This lack of awareness is also reflected in the data. Compared to other major non-European wine-producing countries, South Africa commands the smallest volume share of imported wine to the U.S. at less than half a percent, according to IWSR Drinks Market Analysis data from 2022. This is significantly below other major non-European wine countries; the next-smallest volume share is Argentina at four percent.
With South Africa producing such exciting, high-quality, value-driven wines, why aren’t more American wine drinkers—and buyers—paying attention?
A Complex History
“One of the interesting things about selling South African wine is you have to learn a lot about politics,” says Molly Choi, the New York City-based SVP of marketing for Broadbent Selections.
In many ways, the current state of South African wine sales in the U.S. can be traced back to apartheid. Next year is the 30th anniversary of the end of apartheid, but “it is still one of the first things that we think about,” says Douglas.
Apartheid, a system of institutionalized racial segregation, was instituted by the South African government from 1948 to 1994, when the government transitioned to a democracy. In 1986, as a response to South Africa’s political system, the U.S. passed the Comprehensive Anti-Apartheid Act, which imposed sanctions on the South African government—and prohibited, among other things, exports of agricultural products to the U.S., including wine.
During that time, South Africa’s wine industry also operated under a heavily regulated system. “The South African wine industry, for a lot of the 20th century, was controlled by the umbrella cooperative organization KWV,” explains Jim Clarke, the U.S. marketing manager for Wines of South Africa. The KWV was founded in 1918 to fix the wine industry’s production problems, but because the organization developed close ties with the government, it became a controlling force in the industry and ultimately stifled its growth (KWV privatized in the 1990s, so today they are a different entity). “In the 1970s, KWV was focused on protecting grower prices. They kept trying to raise prices, whereas South African Breweries aggressively cut prices to attract the South African market. So wine really lost out,” says Clarke.
As a result, the South African wine industry struggled in both domestic and international markets. “Even though there was a very rich history of South African winemaking, everything really fell apart during apartheid,” says Douglas. “The quality of the wine during that time really went down. They just weren’t able to keep up with new techniques, new ways of thinking. They weren’t able to get new grape clones. Everything [was affected].”
Meanwhile in the U.S., “We were supposed to boycott everything from South Africa,” says Douglas. “It takes time to change those buying patterns.”
A Missed Opportunity
Once apartheid ended, the South African wine industry wasted no time returning to the U.S. market—but its reentry was largely unsuccessful.

######

> TASK TO CARRY OUT
Reproduce word for word the part of the passage on South African wine that begins at the words "With South Africa" and stops after the words "for Broadbent Selections.".

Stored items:
######

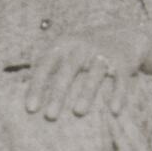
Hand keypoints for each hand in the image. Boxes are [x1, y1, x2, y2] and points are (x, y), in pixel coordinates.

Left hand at [24, 24, 147, 120]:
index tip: (30, 109)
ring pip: (95, 74)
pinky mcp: (124, 62)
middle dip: (58, 93)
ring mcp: (104, 53)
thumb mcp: (65, 52)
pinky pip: (121, 79)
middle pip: (68, 69)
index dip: (37, 86)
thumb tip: (26, 101)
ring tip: (78, 112)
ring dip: (86, 92)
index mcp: (64, 45)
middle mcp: (82, 47)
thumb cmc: (85, 52)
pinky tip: (114, 111)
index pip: (46, 65)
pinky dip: (118, 94)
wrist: (124, 34)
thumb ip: (48, 69)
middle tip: (49, 117)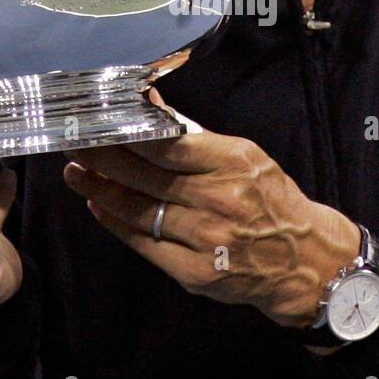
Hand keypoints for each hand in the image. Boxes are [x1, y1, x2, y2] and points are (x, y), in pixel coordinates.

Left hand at [62, 90, 362, 328]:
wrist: (305, 261)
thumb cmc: (272, 201)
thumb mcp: (246, 157)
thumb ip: (196, 137)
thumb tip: (151, 107)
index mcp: (234, 163)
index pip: (166, 146)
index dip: (124, 135)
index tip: (98, 124)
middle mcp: (219, 200)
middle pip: (145, 176)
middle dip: (102, 159)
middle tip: (74, 145)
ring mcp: (206, 239)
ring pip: (139, 210)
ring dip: (100, 190)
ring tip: (76, 174)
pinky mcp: (195, 272)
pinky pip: (145, 244)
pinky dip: (118, 224)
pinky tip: (99, 207)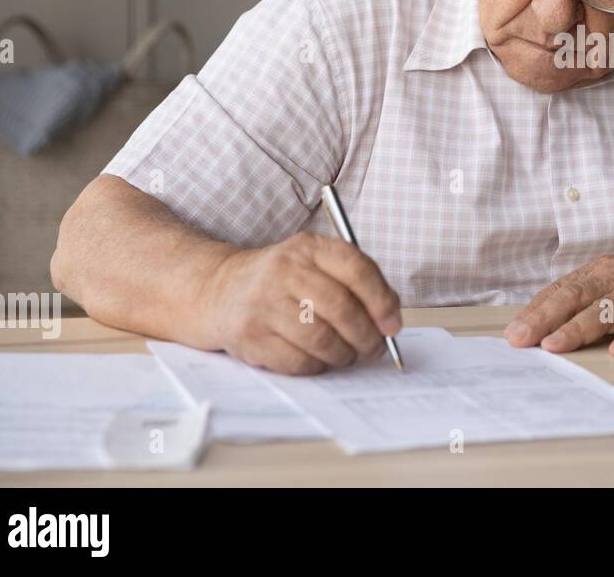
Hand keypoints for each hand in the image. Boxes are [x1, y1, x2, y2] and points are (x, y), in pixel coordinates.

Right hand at [202, 230, 401, 374]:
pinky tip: (319, 360)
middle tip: (375, 348)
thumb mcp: (315, 264)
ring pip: (321, 338)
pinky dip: (317, 366)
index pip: (356, 269)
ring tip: (347, 355)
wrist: (219, 290)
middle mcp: (284, 270)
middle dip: (367, 336)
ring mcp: (263, 303)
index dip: (381, 300)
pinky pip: (297, 361)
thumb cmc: (282, 282)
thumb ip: (355, 283)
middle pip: (341, 308)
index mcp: (308, 247)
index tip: (393, 324)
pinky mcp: (249, 336)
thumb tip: (391, 318)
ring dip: (343, 354)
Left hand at [503, 244, 613, 357]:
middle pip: (576, 296)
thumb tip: (544, 323)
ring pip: (607, 309)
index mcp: (601, 270)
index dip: (536, 310)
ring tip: (556, 345)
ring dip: (579, 328)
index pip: (561, 290)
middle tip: (522, 339)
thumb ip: (586, 298)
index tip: (514, 332)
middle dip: (545, 318)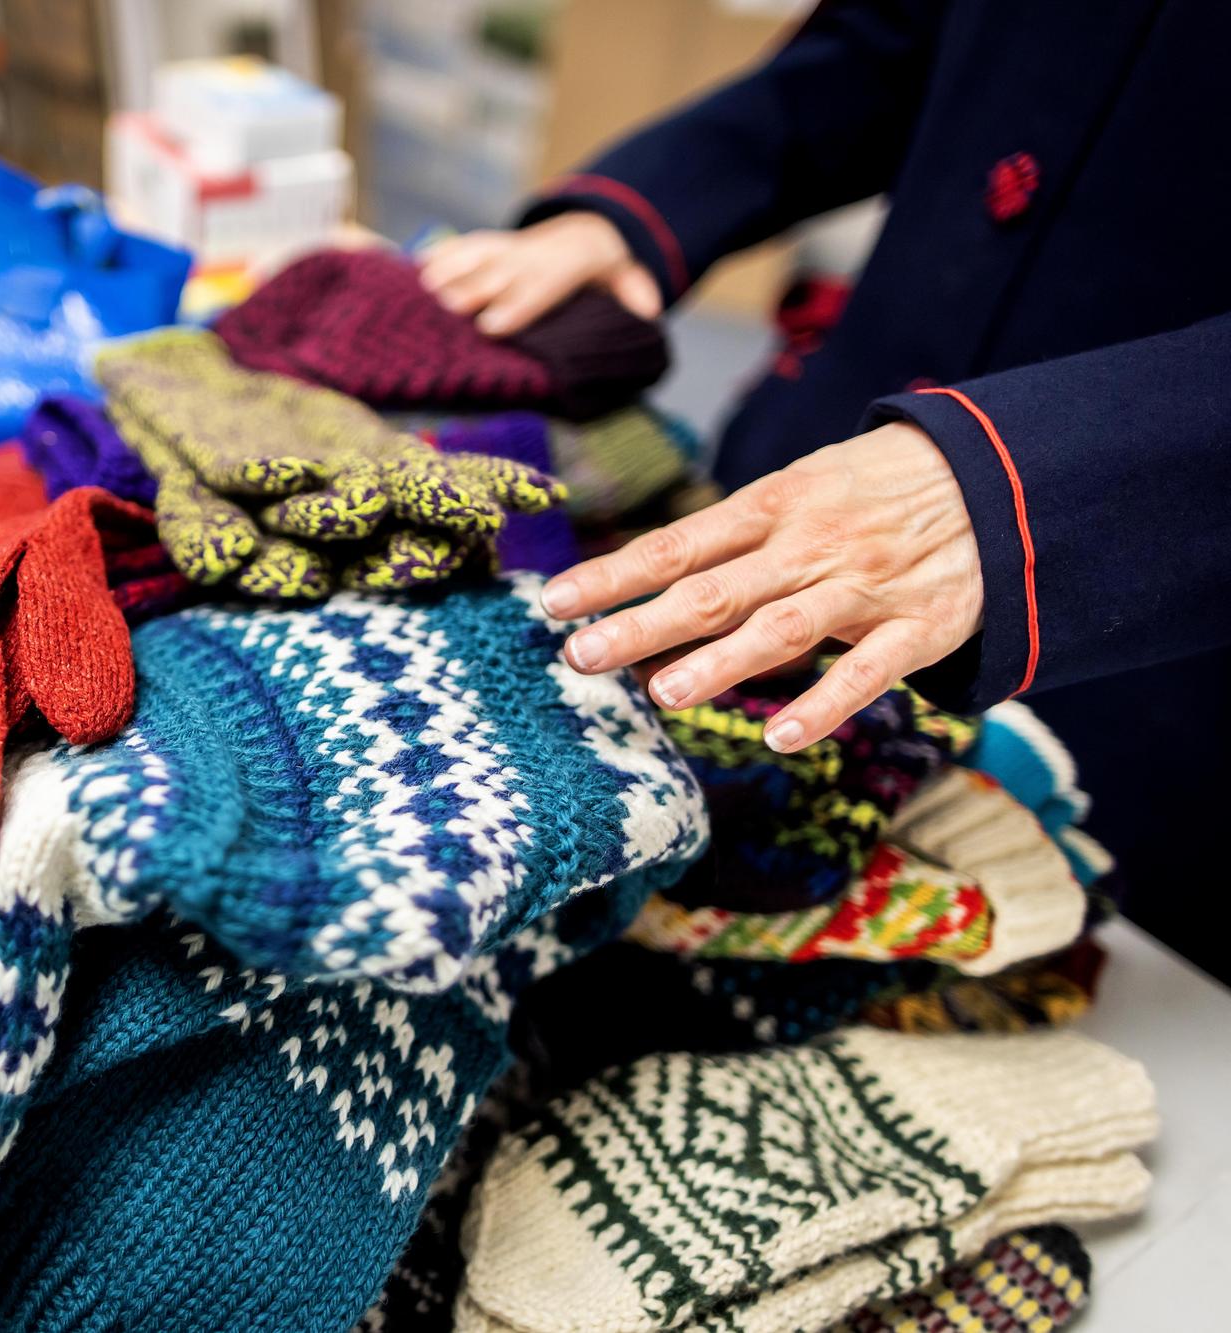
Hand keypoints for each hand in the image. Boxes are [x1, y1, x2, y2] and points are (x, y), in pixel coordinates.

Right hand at [419, 212, 662, 335]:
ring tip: (417, 293)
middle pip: (496, 275)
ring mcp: (506, 246)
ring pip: (473, 256)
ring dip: (445, 273)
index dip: (514, 307)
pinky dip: (437, 257)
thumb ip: (635, 291)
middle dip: (470, 292)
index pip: (538, 288)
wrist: (586, 229)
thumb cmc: (600, 269)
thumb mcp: (626, 275)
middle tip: (444, 313)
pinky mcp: (488, 244)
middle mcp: (530, 255)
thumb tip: (648, 311)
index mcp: (563, 266)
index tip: (490, 328)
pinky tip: (411, 272)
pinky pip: (460, 247)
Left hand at [543, 423, 983, 752]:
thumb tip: (653, 581)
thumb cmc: (877, 486)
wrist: (1004, 472)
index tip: (552, 601)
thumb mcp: (803, 486)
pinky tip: (781, 736)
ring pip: (781, 629)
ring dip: (720, 663)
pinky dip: (826, 704)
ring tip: (662, 693)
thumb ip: (736, 536)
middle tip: (578, 655)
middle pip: (711, 590)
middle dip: (640, 624)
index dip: (613, 574)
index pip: (675, 545)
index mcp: (773, 506)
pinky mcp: (921, 626)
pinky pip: (868, 671)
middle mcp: (809, 545)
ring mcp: (865, 587)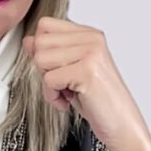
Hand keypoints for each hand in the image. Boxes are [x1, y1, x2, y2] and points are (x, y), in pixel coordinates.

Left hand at [22, 16, 148, 150]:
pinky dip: (53, 96)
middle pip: (40, 42)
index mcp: (89, 34)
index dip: (42, 50)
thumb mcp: (68, 71)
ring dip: (48, 84)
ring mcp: (90, 52)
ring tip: (68, 91)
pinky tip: (69, 100)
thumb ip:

######

> RESULT
With South Africa producing such exciting, high-quality, value-driven wines, why aren’t more American wine drinkers—and buyers—paying attention?
A Complex History
“One of the interesting things about selling South African wine is you have to learn a lot about politics,” says Molly Choi, the New York City-based SVP of marketing for Broadbent Selections.